David heard a snap. Rafi's chair was crushing the blinds again. "You see what we have here, David? Marred flesh, consistently marred flesh. We have a pattern crime and," Rafi paused, "perhaps our first Israeli serial murder case."

Rafi accompanied him to the hall, stood with him as he fed coins into the coffee machine, getting half of them back, trying different ones from his pocket. The machine finally delivered scalding coffee with a hiss; it overflowed David's plastic cup.

"…kind of thing that happens in America. So maybe if we're lucky it'll turn out the killer's an American." Rafi started banging on the machine; he hadn't gotten his coins back and hadn't gotten any coffee either. "But suppose he's Israeli? Wouldn't surprise me much, the way things are going these days. A suburban housewife in Haifa feeds rat poison to her husband. A nice South African-born gentleman, technician at the Weizman Institute, injects his aging mother with kerosene. Beautiful kibbutz kids refuse to join the army. My younger brother, a tank commander, wants to move to New York and drive a taxi."
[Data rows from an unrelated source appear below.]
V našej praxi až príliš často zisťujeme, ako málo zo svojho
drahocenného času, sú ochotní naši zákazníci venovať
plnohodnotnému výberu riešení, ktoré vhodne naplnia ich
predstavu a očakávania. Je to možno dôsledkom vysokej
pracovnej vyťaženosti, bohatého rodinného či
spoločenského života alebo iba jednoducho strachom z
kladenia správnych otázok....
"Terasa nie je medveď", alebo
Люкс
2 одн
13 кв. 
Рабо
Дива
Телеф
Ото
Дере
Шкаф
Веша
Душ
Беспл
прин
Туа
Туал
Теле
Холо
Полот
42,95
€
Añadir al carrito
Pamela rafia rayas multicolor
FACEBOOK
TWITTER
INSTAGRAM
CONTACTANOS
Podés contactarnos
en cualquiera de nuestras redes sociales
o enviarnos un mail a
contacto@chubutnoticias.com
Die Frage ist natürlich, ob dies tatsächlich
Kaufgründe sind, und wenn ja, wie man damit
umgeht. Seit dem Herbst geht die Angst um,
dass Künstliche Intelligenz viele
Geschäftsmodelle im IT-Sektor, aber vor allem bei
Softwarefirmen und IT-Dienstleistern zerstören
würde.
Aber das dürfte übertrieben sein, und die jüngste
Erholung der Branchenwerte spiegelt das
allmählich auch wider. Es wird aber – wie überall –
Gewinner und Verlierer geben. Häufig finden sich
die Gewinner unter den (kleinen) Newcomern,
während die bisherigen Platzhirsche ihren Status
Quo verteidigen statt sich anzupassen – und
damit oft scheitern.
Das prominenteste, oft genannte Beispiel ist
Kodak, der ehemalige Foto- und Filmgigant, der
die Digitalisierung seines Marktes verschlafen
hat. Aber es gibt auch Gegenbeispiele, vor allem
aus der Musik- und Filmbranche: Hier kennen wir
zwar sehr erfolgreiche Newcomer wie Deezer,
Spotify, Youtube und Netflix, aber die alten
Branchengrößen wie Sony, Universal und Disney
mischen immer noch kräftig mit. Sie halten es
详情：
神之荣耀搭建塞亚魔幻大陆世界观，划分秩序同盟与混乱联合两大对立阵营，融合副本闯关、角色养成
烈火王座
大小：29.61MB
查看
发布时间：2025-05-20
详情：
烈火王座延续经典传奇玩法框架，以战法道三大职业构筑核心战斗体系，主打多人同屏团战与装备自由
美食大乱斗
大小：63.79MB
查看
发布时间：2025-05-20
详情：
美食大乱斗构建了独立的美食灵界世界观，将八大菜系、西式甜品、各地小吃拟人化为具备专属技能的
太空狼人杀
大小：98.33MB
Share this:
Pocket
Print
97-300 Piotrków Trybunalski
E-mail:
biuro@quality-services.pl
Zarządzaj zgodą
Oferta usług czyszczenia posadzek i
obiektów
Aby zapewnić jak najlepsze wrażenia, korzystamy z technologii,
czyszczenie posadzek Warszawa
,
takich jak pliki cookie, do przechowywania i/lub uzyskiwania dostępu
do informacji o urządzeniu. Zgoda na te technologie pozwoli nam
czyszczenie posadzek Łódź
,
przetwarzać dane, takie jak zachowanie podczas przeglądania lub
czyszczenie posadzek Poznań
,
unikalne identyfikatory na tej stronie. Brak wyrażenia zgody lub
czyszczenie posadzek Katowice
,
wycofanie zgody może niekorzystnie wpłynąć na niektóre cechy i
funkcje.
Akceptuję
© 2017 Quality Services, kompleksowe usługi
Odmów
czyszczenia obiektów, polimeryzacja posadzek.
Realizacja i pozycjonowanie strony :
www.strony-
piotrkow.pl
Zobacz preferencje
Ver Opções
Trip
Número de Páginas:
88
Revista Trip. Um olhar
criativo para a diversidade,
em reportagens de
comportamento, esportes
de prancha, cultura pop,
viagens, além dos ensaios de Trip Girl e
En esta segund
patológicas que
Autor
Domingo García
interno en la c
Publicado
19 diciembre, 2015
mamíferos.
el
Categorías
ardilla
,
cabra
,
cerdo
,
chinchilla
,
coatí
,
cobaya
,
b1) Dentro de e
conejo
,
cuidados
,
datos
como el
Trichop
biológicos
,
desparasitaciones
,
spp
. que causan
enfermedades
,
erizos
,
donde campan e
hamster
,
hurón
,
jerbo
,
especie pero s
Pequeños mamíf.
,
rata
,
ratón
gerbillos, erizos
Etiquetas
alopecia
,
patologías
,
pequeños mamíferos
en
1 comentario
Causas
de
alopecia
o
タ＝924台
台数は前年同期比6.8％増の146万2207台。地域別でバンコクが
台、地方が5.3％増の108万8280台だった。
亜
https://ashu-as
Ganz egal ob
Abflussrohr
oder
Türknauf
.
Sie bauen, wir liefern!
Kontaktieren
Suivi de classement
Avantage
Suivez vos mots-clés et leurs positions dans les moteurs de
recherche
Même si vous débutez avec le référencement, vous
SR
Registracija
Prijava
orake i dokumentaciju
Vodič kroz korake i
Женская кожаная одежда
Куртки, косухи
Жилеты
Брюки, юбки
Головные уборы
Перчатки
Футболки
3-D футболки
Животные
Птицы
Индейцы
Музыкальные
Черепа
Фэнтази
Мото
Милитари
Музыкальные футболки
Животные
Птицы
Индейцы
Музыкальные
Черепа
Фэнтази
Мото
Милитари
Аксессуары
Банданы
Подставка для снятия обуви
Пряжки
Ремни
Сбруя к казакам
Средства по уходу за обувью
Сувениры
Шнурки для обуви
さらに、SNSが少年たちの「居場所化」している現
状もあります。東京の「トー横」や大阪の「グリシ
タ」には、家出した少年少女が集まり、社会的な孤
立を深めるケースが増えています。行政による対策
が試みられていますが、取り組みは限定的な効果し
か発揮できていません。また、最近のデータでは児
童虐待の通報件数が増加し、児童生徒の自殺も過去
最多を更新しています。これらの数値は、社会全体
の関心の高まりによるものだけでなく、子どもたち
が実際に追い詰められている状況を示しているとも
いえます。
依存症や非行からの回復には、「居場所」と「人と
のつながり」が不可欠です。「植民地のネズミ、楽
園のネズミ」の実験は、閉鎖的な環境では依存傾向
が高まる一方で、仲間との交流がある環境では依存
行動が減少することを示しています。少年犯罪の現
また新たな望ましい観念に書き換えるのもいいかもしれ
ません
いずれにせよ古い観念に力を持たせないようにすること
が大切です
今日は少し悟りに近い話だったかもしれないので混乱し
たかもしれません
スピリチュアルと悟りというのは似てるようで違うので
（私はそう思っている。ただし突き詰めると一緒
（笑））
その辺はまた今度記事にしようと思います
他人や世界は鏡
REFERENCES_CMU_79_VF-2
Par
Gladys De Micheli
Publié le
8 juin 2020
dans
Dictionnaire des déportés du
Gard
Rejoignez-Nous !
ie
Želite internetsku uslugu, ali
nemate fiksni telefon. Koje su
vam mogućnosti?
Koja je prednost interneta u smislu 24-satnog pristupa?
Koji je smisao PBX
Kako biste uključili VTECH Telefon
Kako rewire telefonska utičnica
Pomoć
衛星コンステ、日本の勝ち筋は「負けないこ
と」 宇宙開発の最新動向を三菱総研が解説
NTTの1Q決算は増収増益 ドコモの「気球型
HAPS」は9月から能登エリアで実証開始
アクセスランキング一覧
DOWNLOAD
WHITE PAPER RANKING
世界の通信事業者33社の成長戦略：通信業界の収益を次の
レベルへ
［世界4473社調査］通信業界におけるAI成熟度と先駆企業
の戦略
Rafi stood back and gave the machine a tremendous kick. Coffee started gushing out. He often spoke to David like this, bitter, ironic, contemptuous of what he called "the new mores," which he blamed upon the present government.

"A government elected by pickle sellers, so what should we expect? Much as I hated the old light-unto-the-nations crap, it was a lot better than this meanness we exhibit now." He sipped some coffee. "Still, David, now that we've got ourselves a crazy American-style society, isn't it time we got an American-style murder case? Long overdue, but," he shook his head, "very very difficult to solve. Random victims, no prior connection-don't need to tell you how tough that's going to be. A great big mess." He gazed at David. "I'm handing it to you. Refuse if you like-I'll understand."

"It's a pattern crime, Rafi. How can I refuse?"

"You can't." Rafi slapped him gently on the back. "Get the dossiers from Sarah. And give my best to Anna." He shook his head. "I like her, David-very much. What will she think of us when she hears about all of this?"